Pros And Cons Of A Tankless Water Heater Pros And Cons Of A Tankless Water Heater

There are decidedly many pros and cons of a tankless water system. Here are some to consider:

Pros

Savings – The initial costs for start up of a tankless system may be substantial. However, long term savings result from the on-demand design. Tank systems maintain a required temperature calling upon energy consumption more than a tankless system.

Unlimited Hot Water – Since hot water is produced on demand while passing through the heating coils, there is always an unlimited supply.

Less Space – Without the need for a storage tank, tankless water heaters take up less space and can be mounted in tight areas like inside a cabinet or on a wall.

Less Risk of Water Damage – Most water damage in a home usually comes from ruptured water tanks. Therefore, any water damage using a tankless system would have to be from faulty pipes.

Temperature Constant – Tankless systems employ temperature compensating valves that eliminate fluctuations caused in tank systems where pressure affects temperature.
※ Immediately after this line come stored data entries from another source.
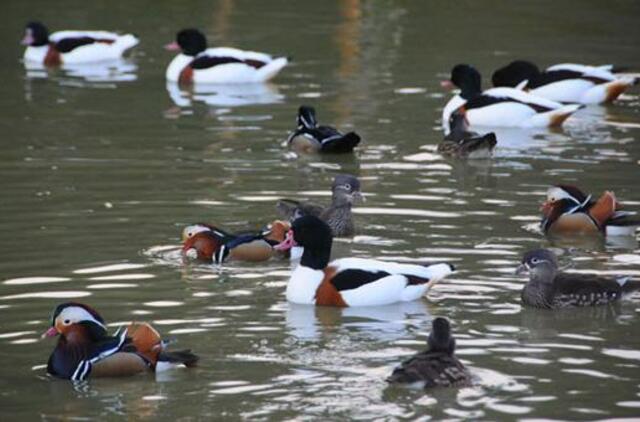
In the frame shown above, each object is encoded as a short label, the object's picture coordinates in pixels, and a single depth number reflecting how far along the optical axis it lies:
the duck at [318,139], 17.65
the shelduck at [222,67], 22.66
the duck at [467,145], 17.50
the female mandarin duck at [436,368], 9.61
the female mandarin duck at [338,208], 14.14
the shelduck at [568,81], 21.05
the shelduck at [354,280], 11.85
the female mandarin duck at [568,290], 11.71
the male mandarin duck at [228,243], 13.02
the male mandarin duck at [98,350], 10.05
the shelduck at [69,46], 24.48
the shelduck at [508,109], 19.59
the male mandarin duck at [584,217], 13.94
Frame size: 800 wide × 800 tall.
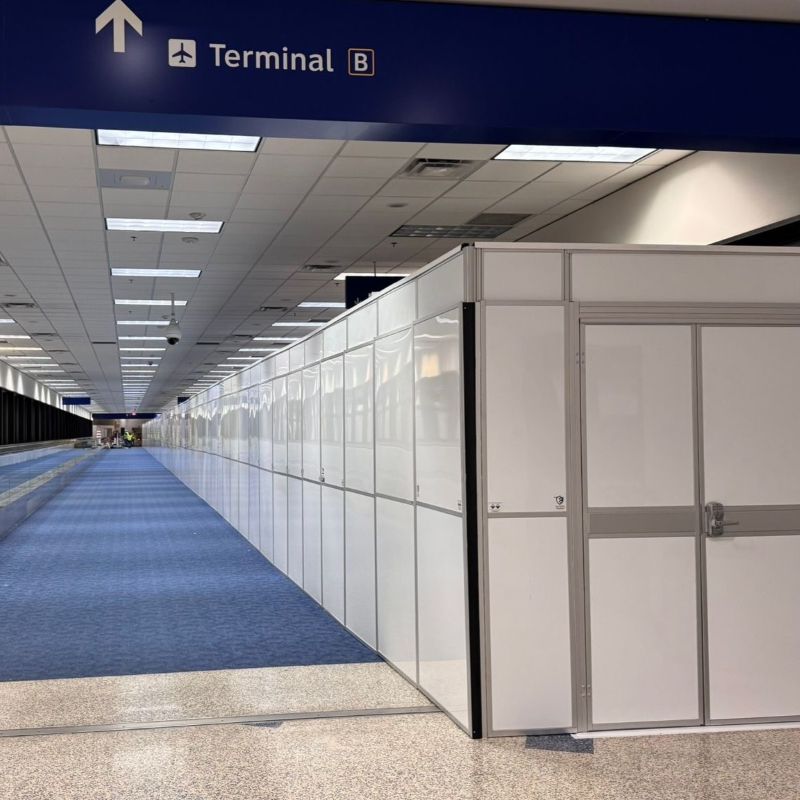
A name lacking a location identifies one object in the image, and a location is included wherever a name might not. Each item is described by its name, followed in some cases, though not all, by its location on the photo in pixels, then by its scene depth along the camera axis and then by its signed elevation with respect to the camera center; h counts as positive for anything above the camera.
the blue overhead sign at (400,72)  3.96 +1.47
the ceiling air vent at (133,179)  8.67 +2.20
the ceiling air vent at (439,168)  8.61 +2.25
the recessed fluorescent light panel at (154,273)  13.47 +2.13
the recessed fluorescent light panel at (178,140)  7.61 +2.22
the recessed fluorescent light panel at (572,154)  8.20 +2.24
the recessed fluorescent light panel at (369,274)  13.81 +2.12
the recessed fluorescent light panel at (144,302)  16.33 +2.10
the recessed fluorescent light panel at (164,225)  10.59 +2.18
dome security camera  15.36 +1.54
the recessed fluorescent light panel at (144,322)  18.86 +2.07
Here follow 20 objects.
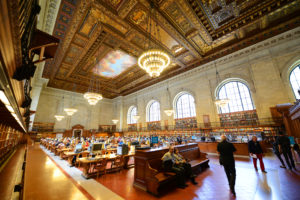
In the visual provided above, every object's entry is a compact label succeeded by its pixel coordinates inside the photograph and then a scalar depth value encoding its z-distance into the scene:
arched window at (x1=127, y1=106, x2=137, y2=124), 18.34
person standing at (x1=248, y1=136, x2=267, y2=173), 3.71
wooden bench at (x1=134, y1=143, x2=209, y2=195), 2.60
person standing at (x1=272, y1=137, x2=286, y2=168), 4.00
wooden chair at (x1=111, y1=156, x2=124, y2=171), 4.26
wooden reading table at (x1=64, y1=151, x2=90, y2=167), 4.80
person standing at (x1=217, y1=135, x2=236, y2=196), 2.67
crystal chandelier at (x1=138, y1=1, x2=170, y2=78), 4.50
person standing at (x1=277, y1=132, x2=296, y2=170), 3.75
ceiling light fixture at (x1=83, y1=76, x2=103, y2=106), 9.10
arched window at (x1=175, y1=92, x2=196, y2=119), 12.23
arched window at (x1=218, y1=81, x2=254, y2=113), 9.35
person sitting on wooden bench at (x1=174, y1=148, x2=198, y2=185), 3.03
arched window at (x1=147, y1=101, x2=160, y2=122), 15.41
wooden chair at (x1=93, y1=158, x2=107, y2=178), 3.68
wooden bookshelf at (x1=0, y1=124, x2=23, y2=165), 4.28
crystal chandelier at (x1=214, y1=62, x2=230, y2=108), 8.09
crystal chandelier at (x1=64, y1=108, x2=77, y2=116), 11.56
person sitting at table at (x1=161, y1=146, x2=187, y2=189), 2.90
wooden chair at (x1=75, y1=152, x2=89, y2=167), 4.93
Most new tankless systems use a bypass and a mixing valve system to stabilize water pressure and temperature.

Cons

Cost of Installation – This is a considerable factor especially when having to retrofit a house unit. When storage water heater units are replaced by a tankless system, electrical wiring or a gas pipeline usually have to be replaced with larger ones due to requirements. Most gas powered tankless systems require a much higher range for a modulating gas valve from as low as 10,000 to more than 1,000,000 BTUs. Electrical powered tankless systems will require wireing corresponding to 10 or 8 mm compared to traditional 10 or 6. Also, in gas powered tankless systems greater pressure and volume requirements must also be met.

Heat Sources – These are limited to either gas or electricity denying the use of any renewable heat sources such as solar.

Wait on Hot Water – Use of a tankless water system, although providing constant hot water will have a delay, especially carrying to a far off faucets in the building. Since there is no standing hot water in a tank, the water heated on demand takes a few moments and then must travel.

Intermittent Water is Cold – Due to the fact there is a short delay between when water begins flowing and when the system’s heat detector activates, sort periods of hot then cold water will occur. Although once water does start flowing in a continuous operation like a shower or washing machine, turning a hot water faucet on and off at one location may result in spurts of cold during each separate action. However, once water flow brings hot water it will continue indefinitely.

Maintaining Shower Temperature – This can be a tricky task that will need a little practice. Since a shower operation calls for a longer timed flow of water, that flow will have a proportional effect upon the temperature – the faster the water flow through the heating coil, the less time it is heated. Therefore, a slower flow presents hotter water. This presents a need to adjust water flow to find that “perfect” shower temperature that mixes hot with cooler from a single faucet source. Therefore it can take some practice.